Beryl was making his skin crawl and it was only the first day. The woman was an obnoxious bully at the best of times and her enormous success in the previous series (which Calvin himself had so carefully engineered) had gone horribly to her head. He had created a monster, a nightmare ego, and the brutalized buttocks and half-finished clitoris were doing nothing to improve her people skills.
Besides which, the atmosphere was becoming oppressive. The great crowd of production staff who had been bussed in from the unit base at the Newbury Ramada had already been sitting about for nearly three quarters of an hour. The coffee had been consumed, the pastries nibbled and the jolly greetings with which the room had earlier buzzed had long since fallen silent. Calvin was captain of a ship becalmed, and although his was a pretty docile crew every minute that ticked by put another tiny dent in his authority. If there was one thing that Calvin liked to be it was decisive, and there was nothing less decisive than hanging around. Everyone was waiting for him and he was waiting for
Rodney.
That was simply outrageous.
And he had been in such a sunny mood at breakfast. He had talked on the phone to Emma for nearly twenty minutes and loved every moment of it.
There could be no doubt now that Emma was his girlfriend.

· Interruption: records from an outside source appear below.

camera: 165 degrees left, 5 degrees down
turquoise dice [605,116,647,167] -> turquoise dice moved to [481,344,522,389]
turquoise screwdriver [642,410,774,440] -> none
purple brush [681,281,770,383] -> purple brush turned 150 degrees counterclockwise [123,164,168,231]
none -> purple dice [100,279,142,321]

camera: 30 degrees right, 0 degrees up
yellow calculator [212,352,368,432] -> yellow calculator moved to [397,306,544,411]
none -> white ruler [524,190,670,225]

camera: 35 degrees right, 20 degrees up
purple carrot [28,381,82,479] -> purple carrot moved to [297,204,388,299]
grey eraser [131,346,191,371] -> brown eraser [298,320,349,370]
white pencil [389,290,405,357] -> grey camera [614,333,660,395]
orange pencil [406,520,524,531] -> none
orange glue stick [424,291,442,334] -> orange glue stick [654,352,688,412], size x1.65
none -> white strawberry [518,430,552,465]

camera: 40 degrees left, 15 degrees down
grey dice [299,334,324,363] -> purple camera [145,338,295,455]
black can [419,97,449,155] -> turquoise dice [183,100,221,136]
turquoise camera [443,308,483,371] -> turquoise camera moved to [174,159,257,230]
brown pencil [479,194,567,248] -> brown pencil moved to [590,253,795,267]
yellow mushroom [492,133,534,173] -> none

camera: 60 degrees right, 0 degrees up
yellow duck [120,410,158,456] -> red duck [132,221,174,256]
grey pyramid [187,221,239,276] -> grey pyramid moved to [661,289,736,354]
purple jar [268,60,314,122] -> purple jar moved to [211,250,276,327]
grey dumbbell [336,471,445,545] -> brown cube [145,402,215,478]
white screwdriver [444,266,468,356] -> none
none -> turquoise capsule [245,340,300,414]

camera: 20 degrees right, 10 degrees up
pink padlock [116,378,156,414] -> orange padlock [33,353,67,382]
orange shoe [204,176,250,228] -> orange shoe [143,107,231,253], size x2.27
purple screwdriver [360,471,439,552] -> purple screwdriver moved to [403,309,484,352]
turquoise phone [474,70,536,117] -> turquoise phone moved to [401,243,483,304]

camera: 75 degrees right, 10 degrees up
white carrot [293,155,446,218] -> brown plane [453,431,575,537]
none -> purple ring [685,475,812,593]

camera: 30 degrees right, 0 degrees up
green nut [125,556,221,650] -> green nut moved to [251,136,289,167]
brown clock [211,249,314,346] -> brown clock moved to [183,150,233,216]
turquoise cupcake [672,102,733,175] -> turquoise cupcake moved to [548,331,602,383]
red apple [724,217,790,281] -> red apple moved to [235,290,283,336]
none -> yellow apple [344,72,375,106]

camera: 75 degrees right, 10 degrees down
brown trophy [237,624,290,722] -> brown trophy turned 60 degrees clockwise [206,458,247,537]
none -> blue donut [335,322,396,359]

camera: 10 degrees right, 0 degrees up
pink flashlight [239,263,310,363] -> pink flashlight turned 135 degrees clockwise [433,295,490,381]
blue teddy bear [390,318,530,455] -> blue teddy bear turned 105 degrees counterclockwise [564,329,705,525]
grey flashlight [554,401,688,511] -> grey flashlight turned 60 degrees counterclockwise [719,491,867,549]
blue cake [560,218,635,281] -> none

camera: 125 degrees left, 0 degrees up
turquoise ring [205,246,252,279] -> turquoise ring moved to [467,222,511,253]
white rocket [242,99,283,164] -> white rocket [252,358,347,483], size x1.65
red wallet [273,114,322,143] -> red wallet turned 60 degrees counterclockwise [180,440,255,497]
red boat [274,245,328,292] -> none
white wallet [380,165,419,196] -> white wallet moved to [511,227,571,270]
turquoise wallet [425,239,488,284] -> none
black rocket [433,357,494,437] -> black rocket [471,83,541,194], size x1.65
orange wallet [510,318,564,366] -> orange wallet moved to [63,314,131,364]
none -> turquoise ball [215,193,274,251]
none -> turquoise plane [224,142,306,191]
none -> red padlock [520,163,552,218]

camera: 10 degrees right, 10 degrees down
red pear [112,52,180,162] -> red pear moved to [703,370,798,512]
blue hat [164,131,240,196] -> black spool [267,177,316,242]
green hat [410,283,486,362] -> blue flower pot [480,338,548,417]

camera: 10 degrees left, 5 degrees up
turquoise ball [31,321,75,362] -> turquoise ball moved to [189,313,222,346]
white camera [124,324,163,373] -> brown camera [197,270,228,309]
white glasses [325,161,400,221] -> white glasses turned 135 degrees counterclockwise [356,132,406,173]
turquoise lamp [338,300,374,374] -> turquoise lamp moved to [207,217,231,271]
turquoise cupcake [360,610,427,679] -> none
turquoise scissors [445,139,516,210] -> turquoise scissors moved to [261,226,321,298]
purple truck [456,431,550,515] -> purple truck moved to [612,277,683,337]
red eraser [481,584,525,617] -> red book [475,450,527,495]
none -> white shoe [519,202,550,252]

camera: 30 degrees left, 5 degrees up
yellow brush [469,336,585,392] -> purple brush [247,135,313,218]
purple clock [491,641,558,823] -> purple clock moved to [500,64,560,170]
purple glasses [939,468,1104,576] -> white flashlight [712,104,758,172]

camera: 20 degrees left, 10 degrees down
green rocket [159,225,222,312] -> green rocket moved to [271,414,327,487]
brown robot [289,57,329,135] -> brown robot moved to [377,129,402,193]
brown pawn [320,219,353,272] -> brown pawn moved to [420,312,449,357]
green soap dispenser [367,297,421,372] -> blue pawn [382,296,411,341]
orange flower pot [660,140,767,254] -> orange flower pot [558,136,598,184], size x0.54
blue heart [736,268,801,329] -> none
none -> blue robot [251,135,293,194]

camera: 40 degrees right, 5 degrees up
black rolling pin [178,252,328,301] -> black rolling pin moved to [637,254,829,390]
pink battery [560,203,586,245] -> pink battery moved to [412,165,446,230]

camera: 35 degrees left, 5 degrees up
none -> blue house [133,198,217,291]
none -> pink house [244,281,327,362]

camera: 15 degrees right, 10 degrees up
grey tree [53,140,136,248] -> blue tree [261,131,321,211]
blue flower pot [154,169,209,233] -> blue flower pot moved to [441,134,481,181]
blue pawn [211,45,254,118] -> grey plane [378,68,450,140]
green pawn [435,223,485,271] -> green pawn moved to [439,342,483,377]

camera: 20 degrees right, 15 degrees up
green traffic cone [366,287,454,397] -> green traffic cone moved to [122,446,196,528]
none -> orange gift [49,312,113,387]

Certainly she had continued to decline his invitations to return to work but they had seen each other or at least spoken every day since the morning coffee summit. He still needed to win her trust so that she would have sex with him but in the meantime, just as she had previously blurred his vision so frustratingly, she was now having the opposite effect. He was
focused on his goal.
Calvin was going through what was for him the almost entirely novel experience of ‘the early stages of a relationship’. Not since his dim and distant youth had he known such a process of personal discovery and deferred gratification. He had always enjoyed both sex and the company of women, but all his adult life he had experienced them only on
his
terms. He had associated with women who were interested in what he had to offer them and who were therefore happy to play entirely by his rules. Emma’s refusal to do the same was a new and curiously exhilarating sensation for him, reminding him of the innocence of youth.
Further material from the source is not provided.